Биологические идеи Гумбольдта, ставящие организмы с реальными законами их развития в тесную связь с землей, со средой, где они живут и развиваются, нашли отклик в наше время, были развиты и несравненно углублены наукой, которая указала человеку путь к власти над живой природой. Ученые, исследующие сущность живого, взвешивающие место органического мира, его «удельный вес» и роль в общей цепи явлений на земном шаре, смогли по достоинству взвесить и мысли Гумбольдта о всеоживленности земной поверхности, о связях внутри живого мира, о сообществах и постепенной смене, развитии этих живых сообществ.
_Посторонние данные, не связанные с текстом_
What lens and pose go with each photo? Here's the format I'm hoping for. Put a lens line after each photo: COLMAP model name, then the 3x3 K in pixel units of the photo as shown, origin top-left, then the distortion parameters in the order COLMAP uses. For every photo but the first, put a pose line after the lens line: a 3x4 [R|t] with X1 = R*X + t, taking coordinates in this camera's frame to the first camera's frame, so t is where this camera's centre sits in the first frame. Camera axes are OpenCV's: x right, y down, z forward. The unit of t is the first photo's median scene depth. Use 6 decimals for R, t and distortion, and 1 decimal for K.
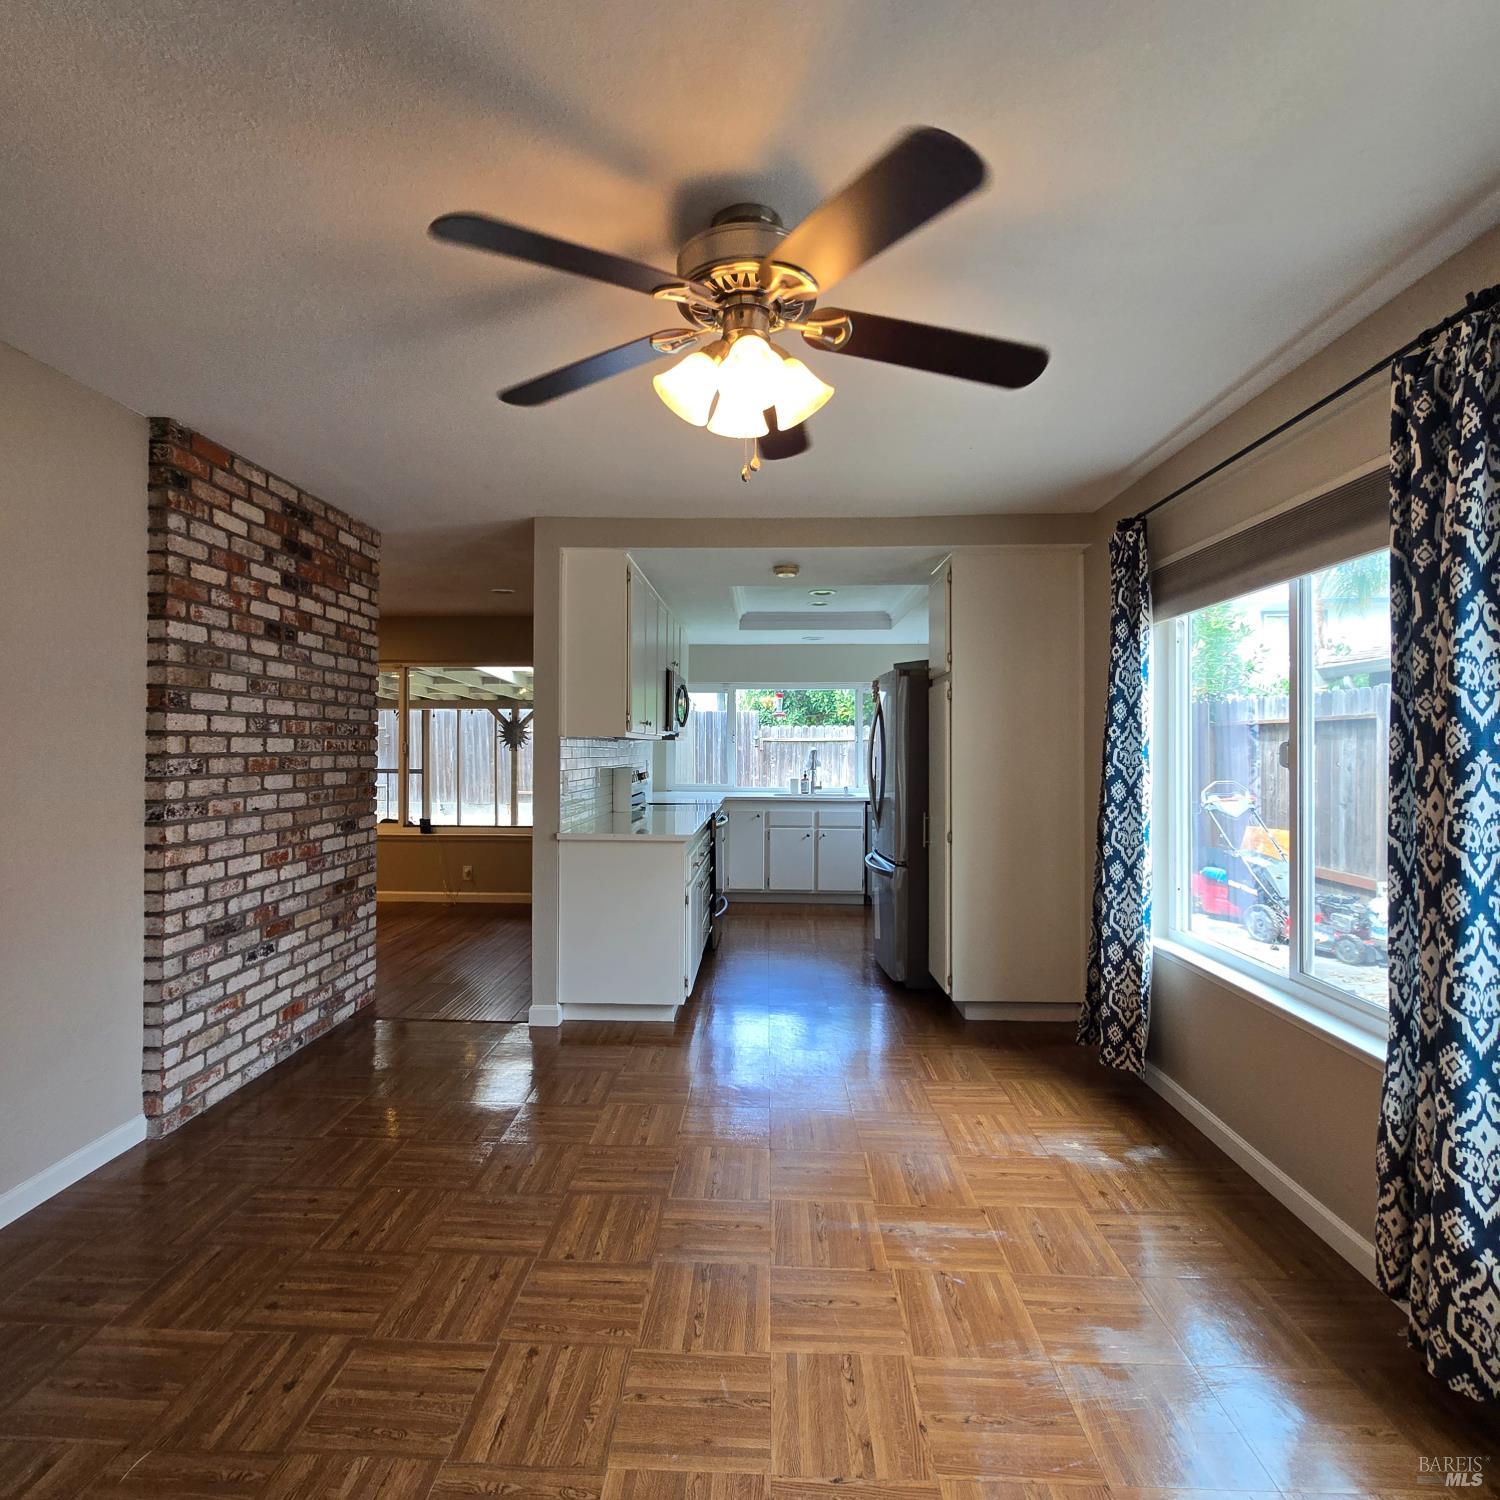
lens RADIAL K [[819.2, 0, 745.6], [0, 819.2, 747.4], [0, 0, 1]] dist [-0.003818, 0.000934]
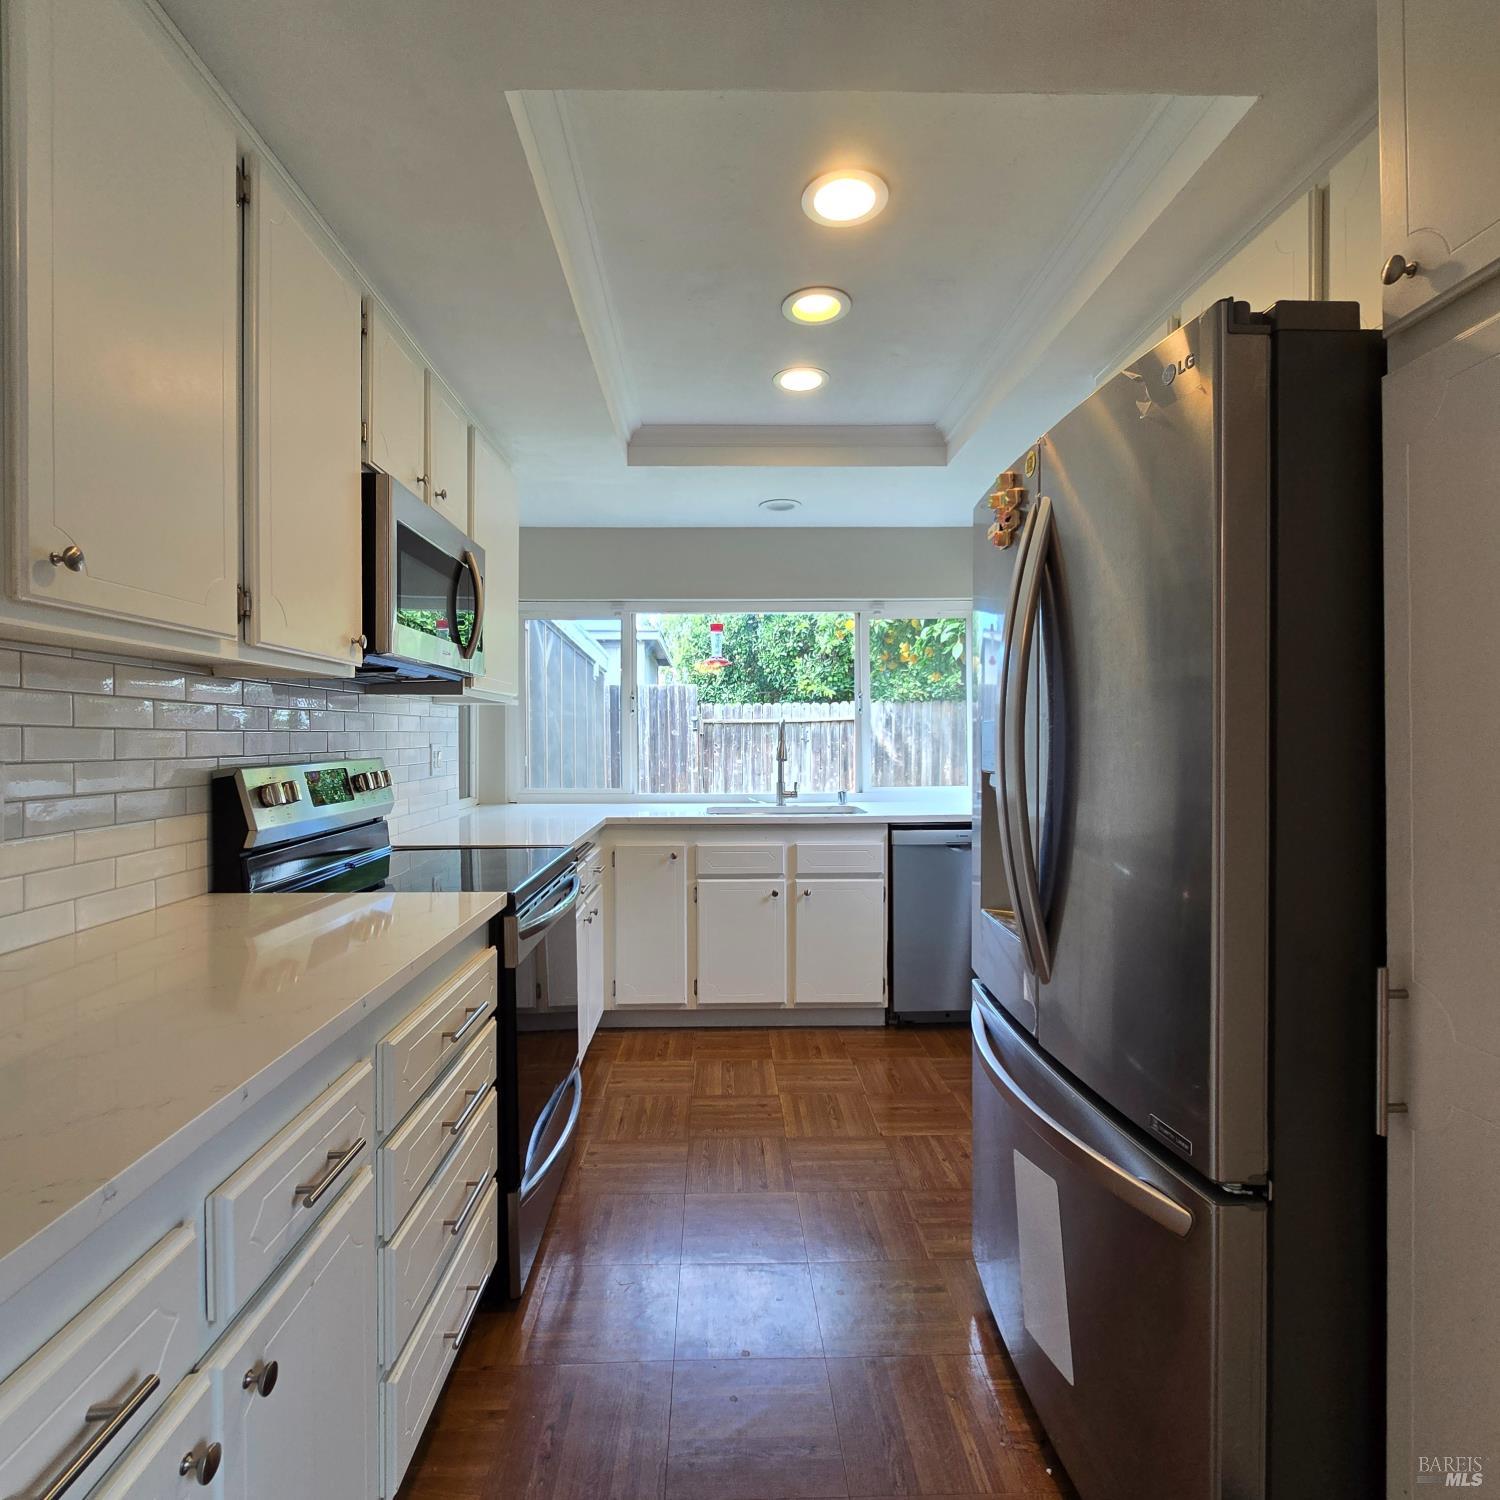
lens RADIAL K [[819.2, 0, 745.8], [0, 819.2, 742.2], [0, 0, 1]] dist [-0.003818, 0.000934]
pose [[0.997983, -0.004767, 0.063305, 0.024391], [0.004377, 0.999971, 0.006301, 0.011092], [-0.063333, -0.006011, 0.997974, 0.445270]]
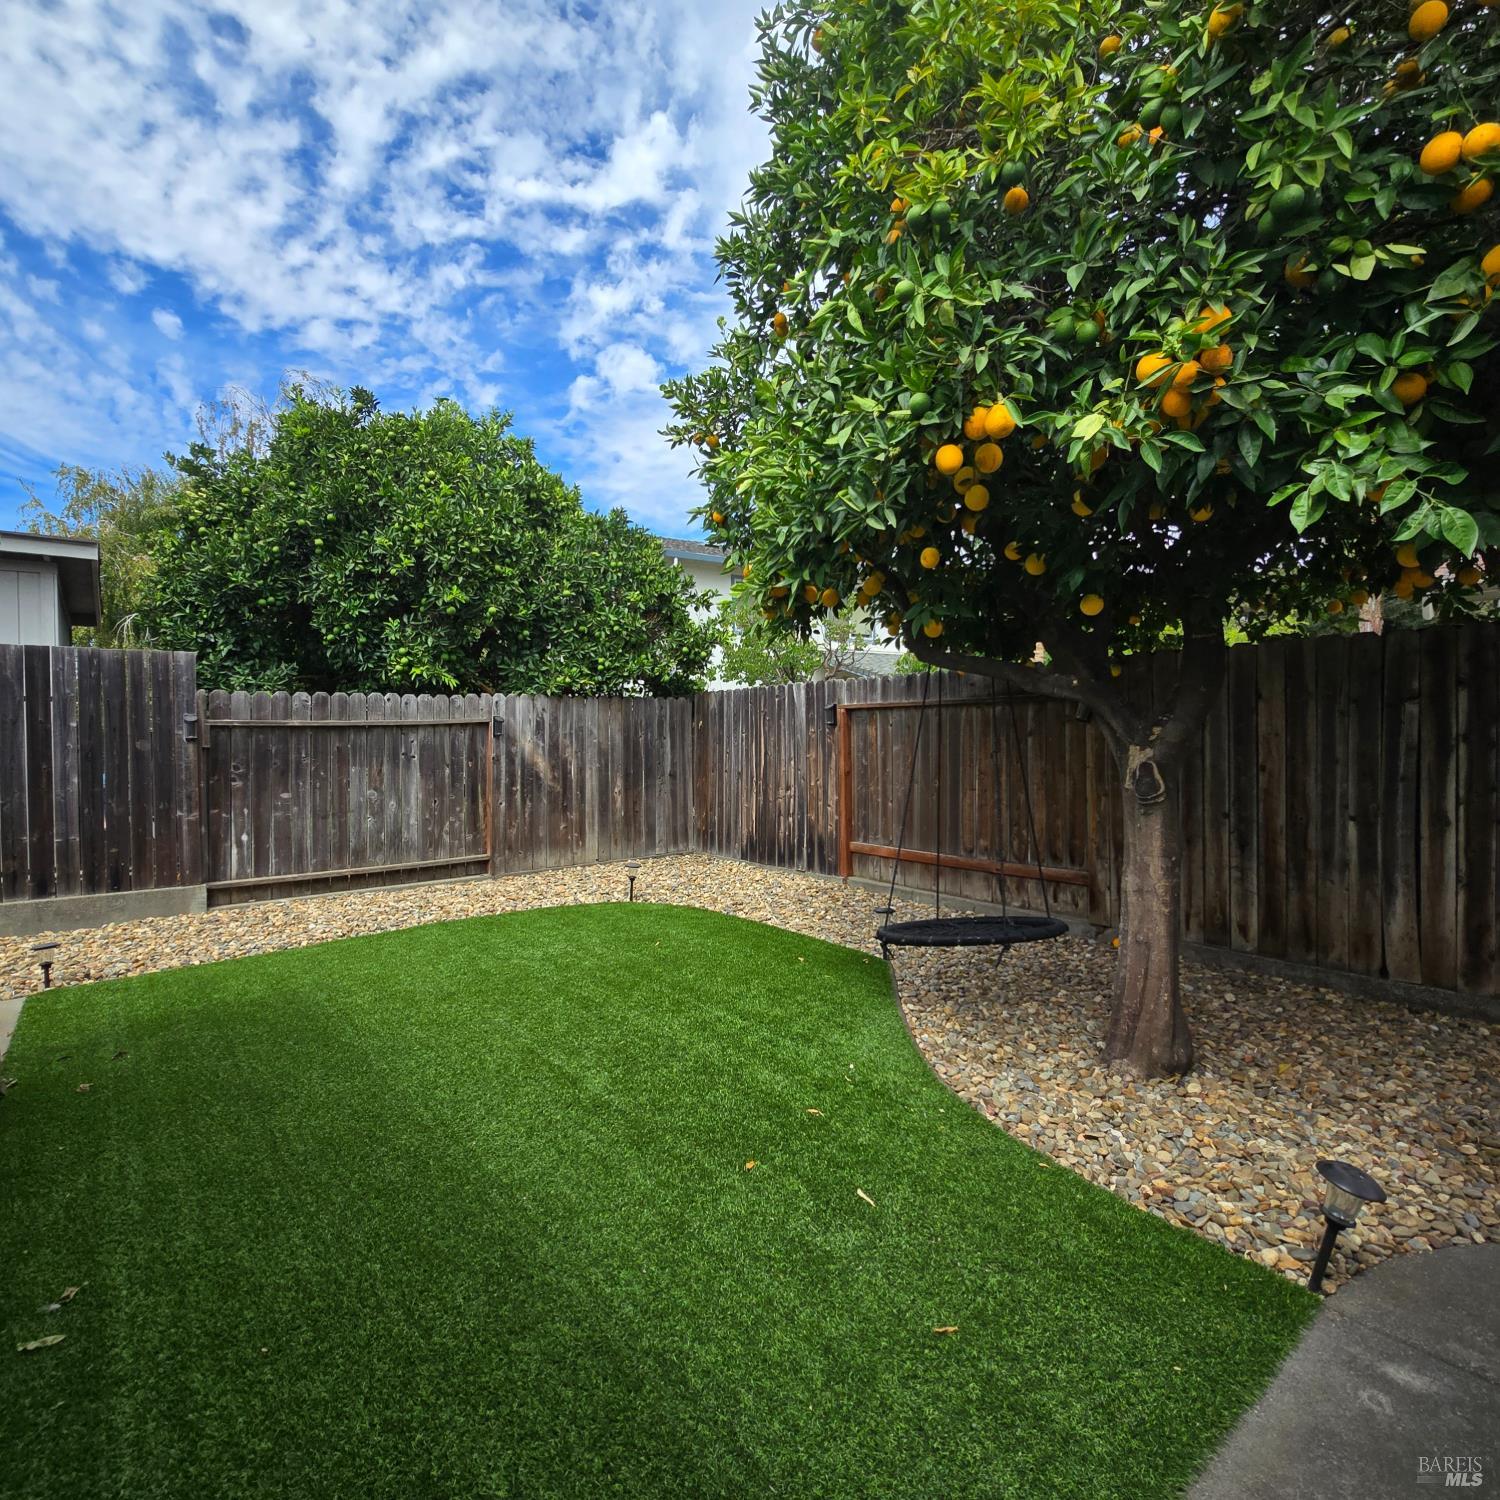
lens RADIAL K [[819.2, 0, 746.4], [0, 819.2, 749.6], [0, 0, 1]] dist [-0.003818, 0.000934]
pose [[0.778605, -0.016846, 0.627288, -0.053448], [0.006237, 0.999798, 0.019109, -0.005264], [-0.627483, -0.010966, 0.778553, 1.021365]]
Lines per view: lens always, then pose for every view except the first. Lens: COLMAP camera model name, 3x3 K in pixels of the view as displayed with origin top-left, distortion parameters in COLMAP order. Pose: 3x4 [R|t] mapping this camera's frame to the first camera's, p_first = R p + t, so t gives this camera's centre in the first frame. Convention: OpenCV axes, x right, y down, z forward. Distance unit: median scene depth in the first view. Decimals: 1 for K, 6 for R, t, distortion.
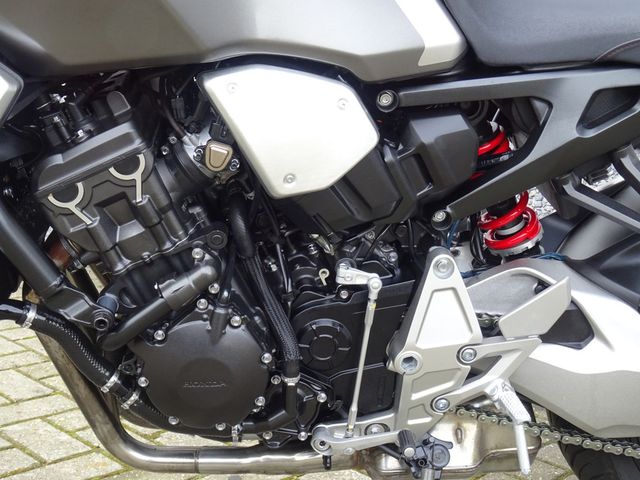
lens RADIAL K [[901.7, 0, 320.0], [0, 901.7, 237.5], [0, 0, 1]] dist [-0.108992, 0.000000]
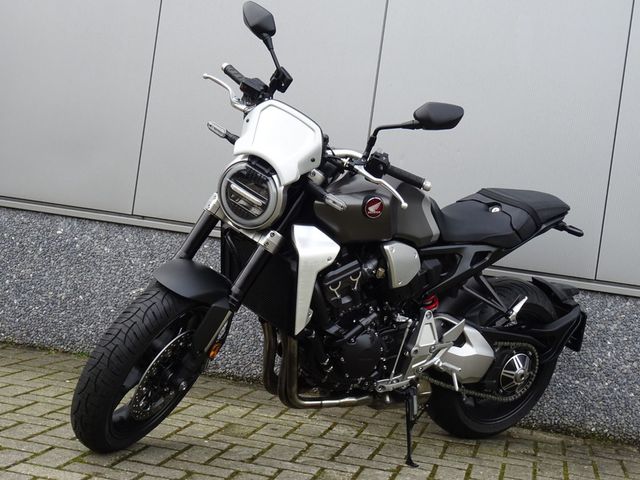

И теперь мы можем по-настоящему оценить все значение Гумбольдтова способа видеть и познавать мир в его величественном и прекрасном единстве — не упуская целого ради частностей, не пренебрегая частностями из-за целого.
Страницы, написанные сто лет и полтора века назад, говорят с нами почти на нашем языке.
Великое имя Гумбольдта дорого науке нового общества, строящего коммунизм, той науке, о самой возможности которой не догадывался Гумбольдт. Только она не противопоставляет природу и человека, ей незачем искать отшельнической и мнимой «свободы» для «омраченных душ» «на горах», — она работает для всенародного счастья.